Your task ->
Copy out every row below word for word, leaving out the pictures.

Excerpted records ->
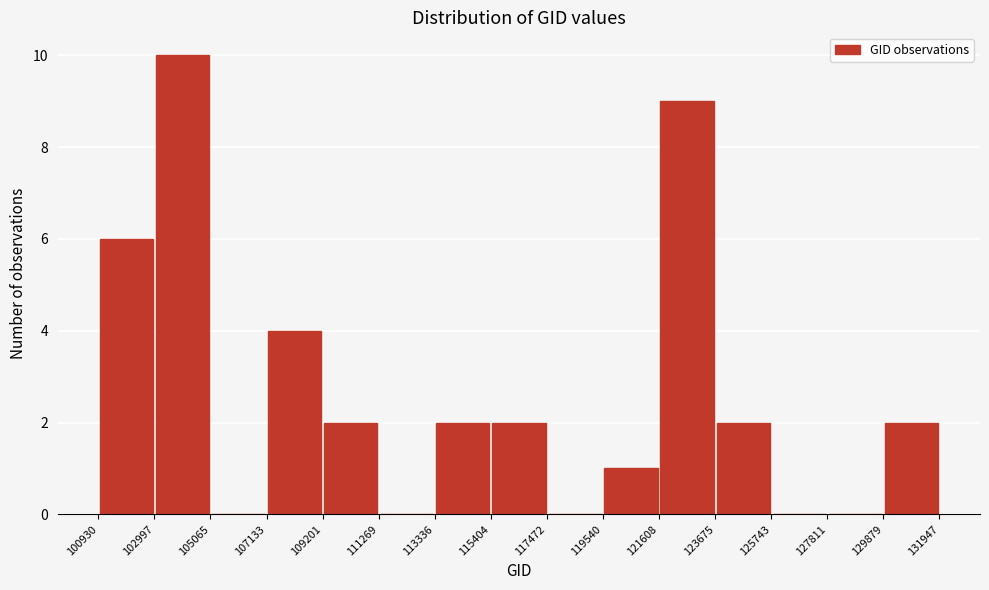

Reading left to right, transcribe this chart: for each bar, give the range it covers on the x-axis and its height. The values are not printed on the chart, so give them approximately, as read against the axis.

100930 to 102997: 6
102997 to 105065: 10
105065 to 107133: 0
107133 to 109201: 4
109201 to 111269: 2
111269 to 113336: 0
113336 to 115404: 2
115404 to 117472: 2
117472 to 119540: 0
119540 to 121608: 1
121608 to 123675: 9
123675 to 125743: 2
125743 to 127811: 0
127811 to 129879: 0
129879 to 131947: 2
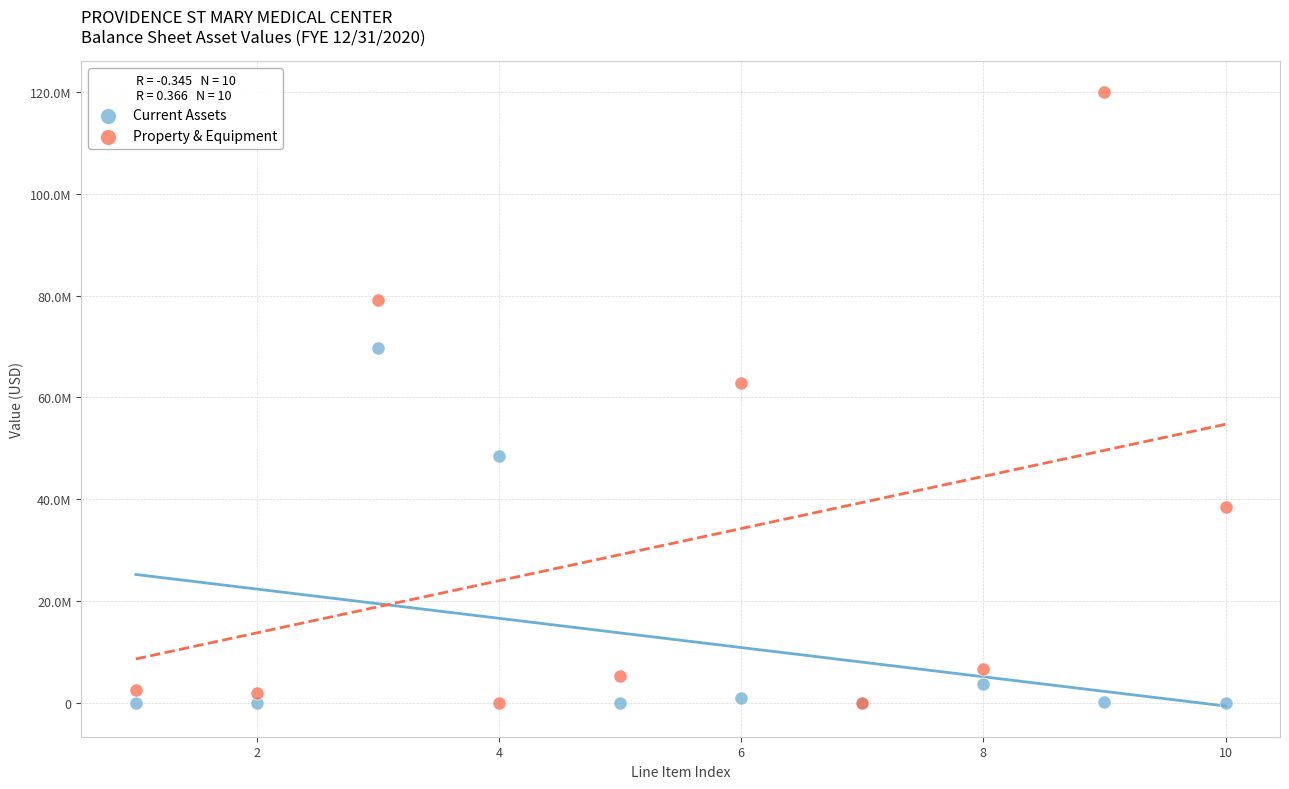

Which series contains the highest Y value?

Property & Equipment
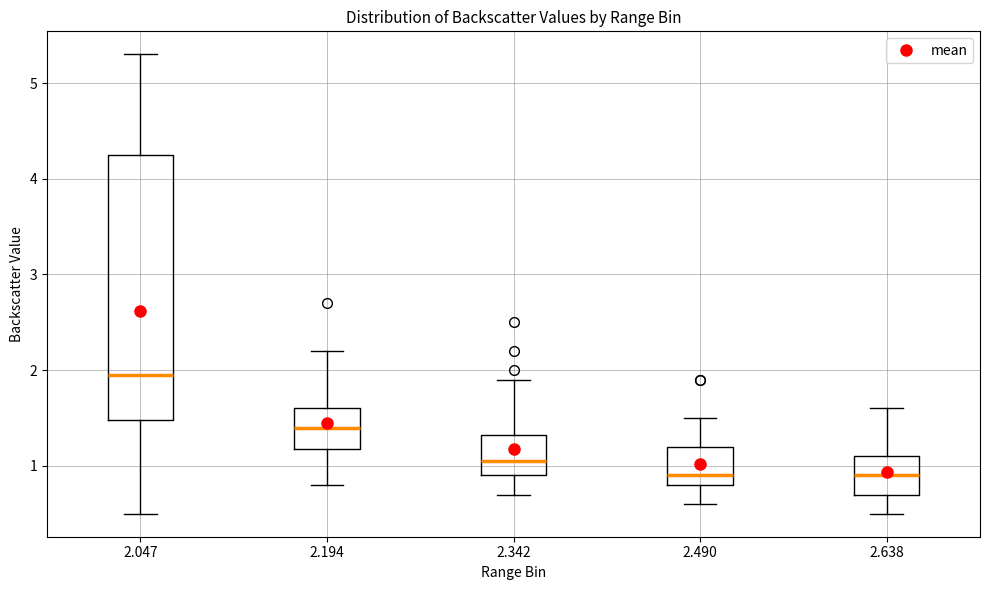

Reading left to right, read every box against the y-axis: the position of its median line, the range the box covers, and the ends of its whiskers. The values are not printed on the chart, so give them approximately, as read against the axis.

2.047: median 2.0, box 1.5 to 4.3, whiskers 0.5 to 5.3
2.194: median 1.4, box 1.2 to 1.6, whiskers 0.8 to 2.2
2.342: median 1.1, box 0.9 to 1.3, whiskers 0.7 to 1.9
2.490: median 0.9, box 0.8 to 1.2, whiskers 0.6 to 1.5
2.638: median 0.9, box 0.7 to 1.1, whiskers 0.5 to 1.6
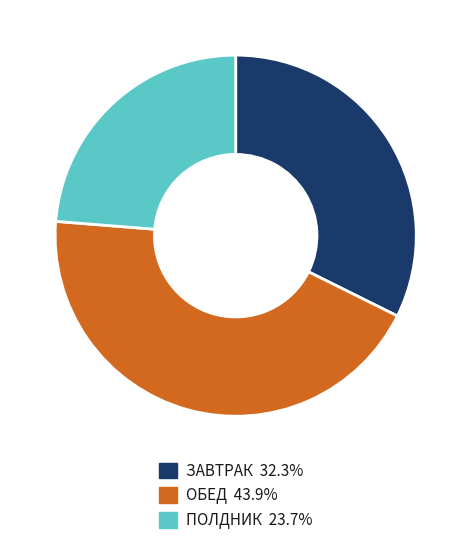

Does ОБЕД 43.9% represent more than half of the total?

No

Answer box ->
Reading left to right, transcribe this chart: for each bar, give the range it covers on the x-axis and its height. The values are not printed on the chart, so give them approximately, as read against the axis.

100930 to 102997: 6
102997 to 105065: 10
105065 to 107133: 0
107133 to 109201: 4
109201 to 111269: 2
111269 to 113336: 0
113336 to 115404: 2
115404 to 117472: 2
117472 to 119540: 0
119540 to 121608: 1
121608 to 123675: 9
123675 to 125743: 2
125743 to 127811: 0
127811 to 129879: 0
129879 to 131947: 2

Which series contains the highest Y value?

Property & Equipment

Reading left to right, read every box against the y-axis: the position of its median line, the range the box covers, and the ends of its whiskers. The values are not printed on the chart, so give them approximately, as read against the axis.

2.047: median 2.0, box 1.5 to 4.3, whiskers 0.5 to 5.3
2.194: median 1.4, box 1.2 to 1.6, whiskers 0.8 to 2.2
2.342: median 1.1, box 0.9 to 1.3, whiskers 0.7 to 1.9
2.490: median 0.9, box 0.8 to 1.2, whiskers 0.6 to 1.5
2.638: median 0.9, box 0.7 to 1.1, whiskers 0.5 to 1.6

Does ОБЕД 43.9% represent more than half of the total?

No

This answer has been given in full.